No dia 23 de abril deste ano, esta mesma coluna publicou um artigo intitulado “Chikungunya: gravemos este nome”, o qual alertava para a possibilidade de introdução desse vírus no Brasil.
Recebi diversos questionamentos, todos expressando certa perplexidade diante da ameaça representada por um vírus de nome tão complicado e por nós desconhecido, causador de uma doença que em muitos aspectos se parece com uma velha conhecida nossa, a dengue. A primeira semelhança está nos vetores, pois ambos os vírus são transmitidos pelos mesmos mosquitos, Aedes aegypti e Aedes albopictus. As duas doenças também apresentam algumas semelhanças clínicas. Assim como ocorre com a dengue, a infecção pelo vírus Chikungunya causa febre alta de início agudo, acompanhada de dores na cabeça, nos músculos e nas articulações.
Naquela ocasião foi esclarecido que o vírus Chikungunya pode provocar artrite e tenossinovite, ou seja, inflamação nas articulações e nos tendões, e não apenas dor, como acontece com a dengue; essas inflamações atingem mais comumente as extremidades (tornozelos, punhos e mãos), e muitas vezes provocam incapacidade para realizar atividades rotineiras, tais como cozinhar, dirigir veículos e digitar em um teclado de computador ou celular. Outra diferença entre os quadros clínicos, salientada naquele artigo, dizia respeito à relativa frequência com que a infecção pelo vírus Chikungunya pode se tornar crônica, fato inexistente na dengue. Só quem já teve dengue pode imaginar o quão sofrível seria ficar seis ou oito meses com as manifestações clínicas da doença. Aí residem duas das principais diferenças clínicas entre essas doenças.
Os primeiros registros da doença em moradores de ilhas do Caribe, que não tinham viajado para fora da região, surgiram em dezembro de 2013. Até a penúltima semana de outubro de 2014 já foram notificados mais de 770.000 (setecentos e setenta mil) casos de chikungunya, distribuídos em quase quarenta países das Américas e Caribe. Uma das características da epidemia iniciada no Caribe têm sido as elevadas taxas de ataque, o que favorece a dispersão do vírus para outras localidades. O alerta feito em relação à possibilidade de o novo vírus chegar ao Brasil se confirmou no último mês de setembro, quando o Ministério da Saúde divulgou os primeiros casos autóctones, ou seja, em pessoas que adquiriram a doença sem sair do país.

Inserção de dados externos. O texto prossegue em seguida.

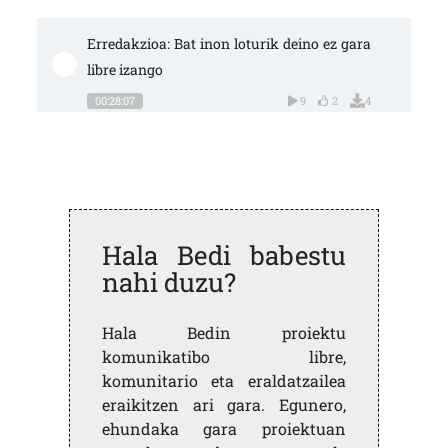
Erredakzioa: Bat inon loturik deino ez gara 
libre izango
00:28:07
9
2
4
Hala Bedi babestu
nahi duzu?
Hala Bedin proiektu
komunikatibo libre,
komunitario eta eraldatzailea
eraikitzen ari gara. Egunero,
ehundaka gara proiektuan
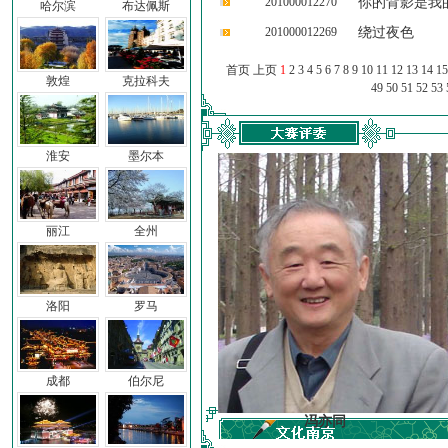
201000012270
你的背影是我
哈尔滨
布达佩斯
201000012269
绕过夜色
首页 上页
1
2
3
4
5
6
7
8
9
10
11
12
13
14
15
敦煌
克拉科夫
49
50
51
52
53
淮安
墨尔本
丽江
全州
洛阳
罗马
成都
伯尔尼
车前子
冯亦同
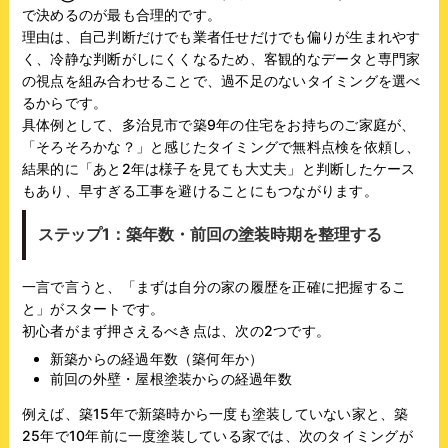
で決めるのが最も合理的です。
理由は、自己判断だけでも業者任せだけでも偏りが生まれやす
く、冷静な判断がしにくくなるため、客観的なデータと専門家
の視点を組み合わせることで、過不足のないタイミングを選べ
るからです。
具体例として、多治見市で築9年の住宅をお持ちのご家庭が、
「そろそろかな？」と感じたタイミングで無料点検を依頼し、
結果的に「あと2年は様子を見ても大丈夫」と判断したケース
もあり、早すぎる工事を避けることにもつながります。
ステップ1：築年数・前回の塗装時期を整理する
一言で言うと、「まずは自分の家の履歴を正確に把握するこ
と」がスタートです。
初心者がまず押さえるべき点は、次の2つです。
新築からの経過年数（築何年か）
前回の外壁・屋根塗装からの経過年数
例えば、築15年で新築時から一度も塗装していない家と、築
25年で10年前に一度塗装している家では、次のタイミングが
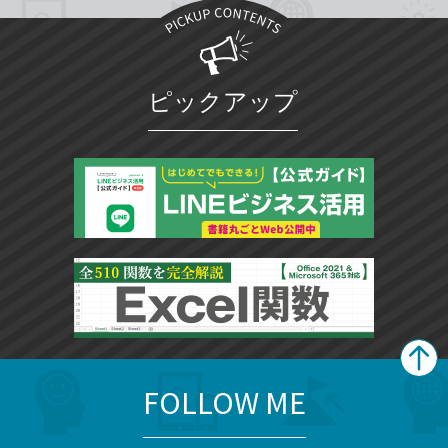
ピックアップ
FOLLOW ME
search
format_list_bulleted
検
カ
検
カ
索
テ
メ
ゴ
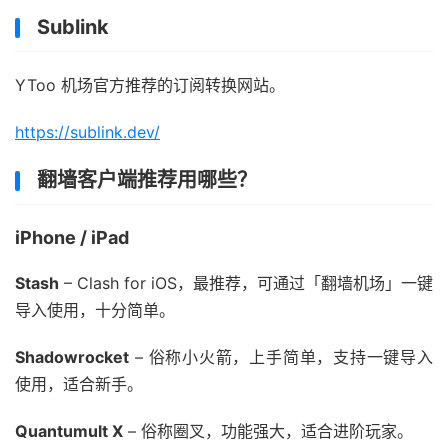
Sublink
YToo 机场官方推荐的订阅转换网站。
https://sublink.dev/
翻墙客户端推荐用哪些？
iPhone / iPad
Stash
– Clash for iOS，最推荐，可通过「翻墙机场」一键
导入使用，十分简单。
Shadowrocket
– 俗称小火箭，上手简单，支持一键导入
使用，适合新手。
Quantumult X
– 俗称圈叉，功能强大，适合进阶玩家。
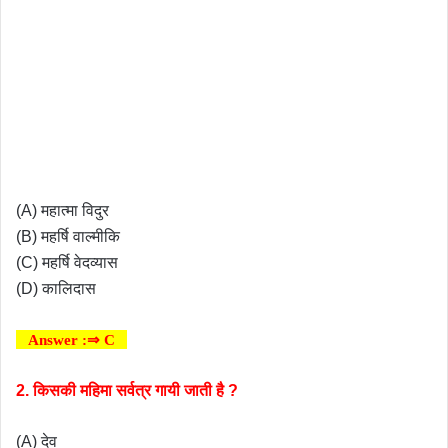
(A) महात्मा विदुर
(B) महर्षि वाल्मीकि
(C) महर्षि वेदव्यास
(D) कालिदास
Answer :⇒ C
2. किसकी महिमा सर्वत्र गायी जाती है ?
(A) देव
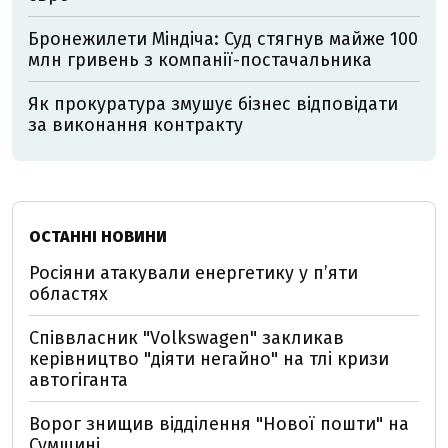
Бронежилети Міндіча: Суд стягнув майже 100
млн гривень з компанії-постачальника
Як прокуратура змушує бізнес відповідати
за виконання контракту
ОСТАННІ НОВИНИ
Росіяни атакували енергетику у пʼяти
областях
Співвласник "Volkswagen" закликав
керівництво "діяти негайно" на тлі кризи
автогіганта
Ворог знищив відділення "Нової пошти" на
Сумщині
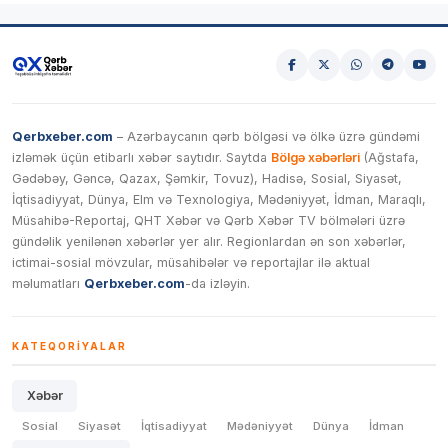
Qerbxeber.com
– Azərbaycanın qərb bölgəsi və ölkə üzrə gündəmi
izləmək üçün etibarlı xəbər saytıdır. Saytda
Bölgə xəbərləri
(Ağstafa,
Gədəbəy, Gəncə, Qazax, Şəmkir, Tovuz), Hadisə, Sosial, Siyasət,
İqtisadiyyat, Dünya, Elm və Texnologiya, Mədəniyyət, İdman, Maraqlı,
Müsahibə-Reportaj, QHT Xəbər və Qərb Xəbər TV bölmələri üzrə
gündəlik yenilənən xəbərlər yer alır. Regionlardan ən son xəbərlər,
ictimai-sosial mövzular, müsahibələr və reportajlar ilə aktual
məlumatları
Qerbxeber.com
-da izləyin.
KATEQORIYALAR
Xəbər
Sosial
Siyasət
İqtisadiyyat
Mədəniyyət
Dünya
İdman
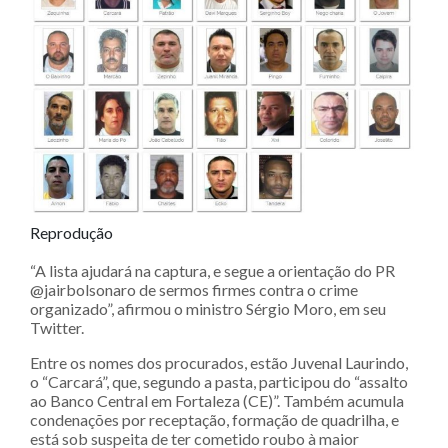
Reprodução
“A lista ajudará na captura, e segue a orientação do PR
@jairbolsonaro de sermos firmes contra o crime
organizado”, afirmou o ministro Sérgio Moro, em seu
Twitter.
Entre os nomes dos procurados, estão Juvenal Laurindo,
o “Carcará”, que, segundo a pasta, participou do “assalto
ao Banco Central em Fortaleza (CE)”. Também acumula
condenações por receptação, formação de quadrilha, e
está sob suspeita de ter cometido roubo à maior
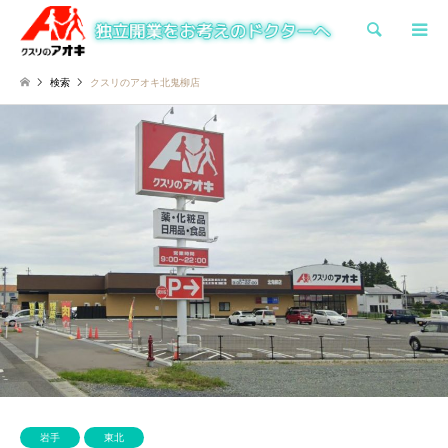
検索
検索
クスリのアオキ北鬼柳店
岩手
東北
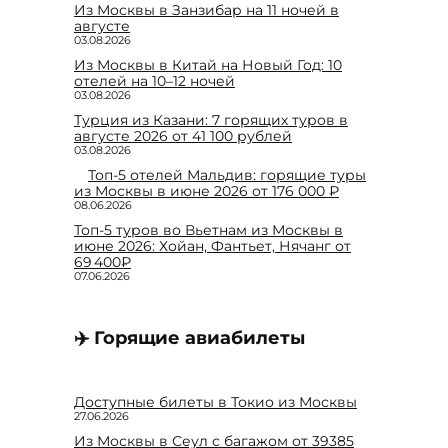
Из Москвы в Занзибар на 11 ночей в
августе
03.08.2026
Из Москвы в Китай на Новый Год: 10
отелей на 10–12 ночей
03.08.2026
Турция из Казани: 7 горящих туров в
августе 2026 от 41 100 рублей
03.08.2026
Топ-5 отелей Мальдив: горящие туры
из Москвы в июне 2026 от 176 000 ₽
08.06.2026
Топ-5 туров во Вьетнам из Москвы в
июне 2026: Хойан, Фантьет, Нячанг от
69 400₽
07.06.2026
✈️ Горящие авиабилеты
Доступные билеты в Токио из Москвы
27.06.2026
Из Москвы в Сеул с багажом от 39385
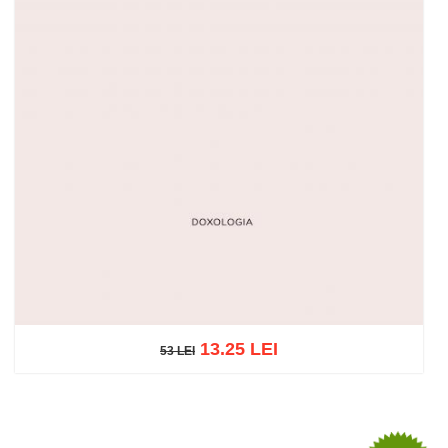
13.25 LEI
53 LEI
53 LEI
Adaugă în coș
Wishlist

Embora até o momento a quase totalidade dos casos esteja restrita ao Amapá e a Bahia (apenas um caso notificado em Mato Grosso do Sul), devemos nos preparar para a ocorrência em outros estados, razão pela qual se recomenda a imediata elaboração de um plano para enfrentar a nova realidade epidemiológica. Devido às características clínicas da doença, citadas anteriormente, precisamos organizar a rede de atenção aos casos suspeitos de forma diferente do que sempre foi feito em relação à dengue. Ao contrário do que ocorre durante as epidemias de dengue, a nova doença apresenta razoável possibilidade de se tornar crônica, ou seja, um percentual de doentes continuará a exigir cuidados por períodos prolongados.

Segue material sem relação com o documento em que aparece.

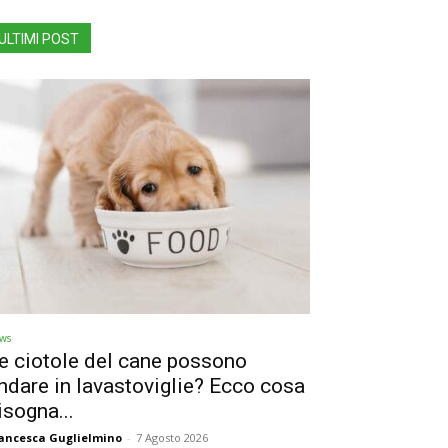
ULTIMI POST
ws
e ciotole del cane possono
ndare in lavastoviglie? Ecco cosa
isogna...
ancesca Guglielmino
-
7 Agosto 2026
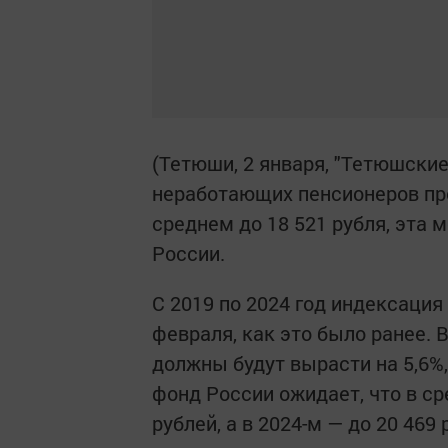
(Тетюши, 2 января, "Тетюшские
неработающих пенсионеров про
среднем до 18 521 рубля, эта 
России.
С 2019 по 2024 год индексация 
февраля, как это было ранее. В
должны будут вырасти на 5,6%,
фонд России ожидает, что в ср
рублей, а в 2024-м — до 20 469 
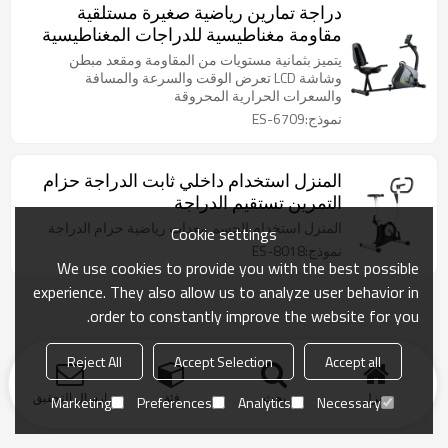
دراجة تمارين رياضية صغيرة مستلقية
مقاومة مغناطيسية للدراجات المغناطيسية
المنزلية
يتميز بثمانية مستويات من المقاومة ومقعد مبطن
وشاشة LCD تعرض الوقت والسرعة والمسافة
والسعرات الحرارية المحروقة
نموذج:ES-6709
المنزل استخدام داخلي ثابت الدراجة حزام
التمرين تستقيم الدراجة
المنزل استخدام الجسم معدات رياضية حزام الدراجة
Cookie settings
نموذج:ES-8018
We use cookies to provide you with the best possible
experience. They also allow us to analyze user behavior in
order to constantly improve the website for you.
Reject All
Accept Selection
Accept all
منزل
بحث
فئة
ارسال التحقيق
Marketing
Preferences
Analytics
Necessary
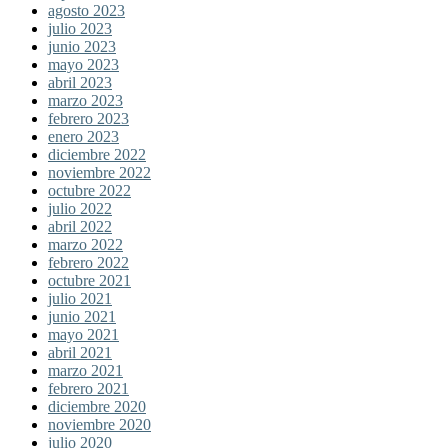
agosto 2023
julio 2023
junio 2023
mayo 2023
abril 2023
marzo 2023
febrero 2023
enero 2023
diciembre 2022
noviembre 2022
octubre 2022
julio 2022
abril 2022
marzo 2022
febrero 2022
octubre 2021
julio 2021
junio 2021
mayo 2021
abril 2021
marzo 2021
febrero 2021
diciembre 2020
noviembre 2020
julio 2020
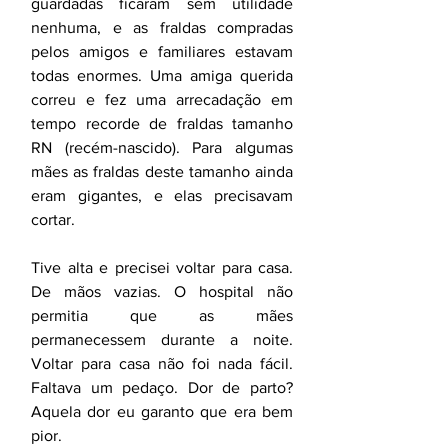
guardadas ficaram sem utilidade 
nenhuma, e as fraldas compradas 
pelos amigos e familiares estavam 
todas enormes. Uma amiga querida 
correu e fez uma arrecadação em 
tempo recorde de fraldas tamanho 
RN (recém-nascido). Para algumas 
mães as fraldas deste tamanho ainda 
eram gigantes, e elas precisavam 
cortar. 
Tive alta e precisei voltar para casa. 
De mãos vazias. O hospital não 
permitia que as mães 
permanecessem durante a noite. 
Voltar para casa não foi nada fácil. 
Faltava um pedaço. Dor de parto? 
Aquela dor eu garanto que era bem 
pior.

Ao longo das duas últimas décadas, os profissionais de saúde de Mato Grosso do Sul adquiriram grande experiência no manejo clínico da dengue; essa experiência acumulada sinaliza que temos competência profissional para lidar com a nova realidade, diferenciando dengue de chikungunya e recomendando a conduta adequada para cada caso. No entanto, mais que a competência técnica no atendimento ao doente, a nova realidade exigirá competência na organização da rede de atenção aos casos suspeitos, ou seja, competência dos gestores da saúde; tal preocupação é maior quando levamos em consideração a possibilidade de ocorrência de razoável percentual de pessoas que persistirão com as manifestações clínicas durante meses.
A chave para reduzir o impacto negativo da futura epidemia de chikungunya em Mato Grosso do Sul, com a consequente redução do sofrimento dos doentes, está na organização da rede de atenção. A dura realidade enfrentada pelas autoridades sanitárias do estado da Bahia e da cidade de Feira de Santana serve como um alerta. Lá, os gestores assumiram suas responsabilidades. Da mesma forma, a população tem dado sua contribuição, sendo a maior delas a simplificação da denominação da doença, facilitando o diálogo entre os doentes e os profissionais de saúde. O novo nome demonstra a criatividade e o eterno bom humor do povo baiano: chikungunya passou a se chamar “Chico Cunha”!.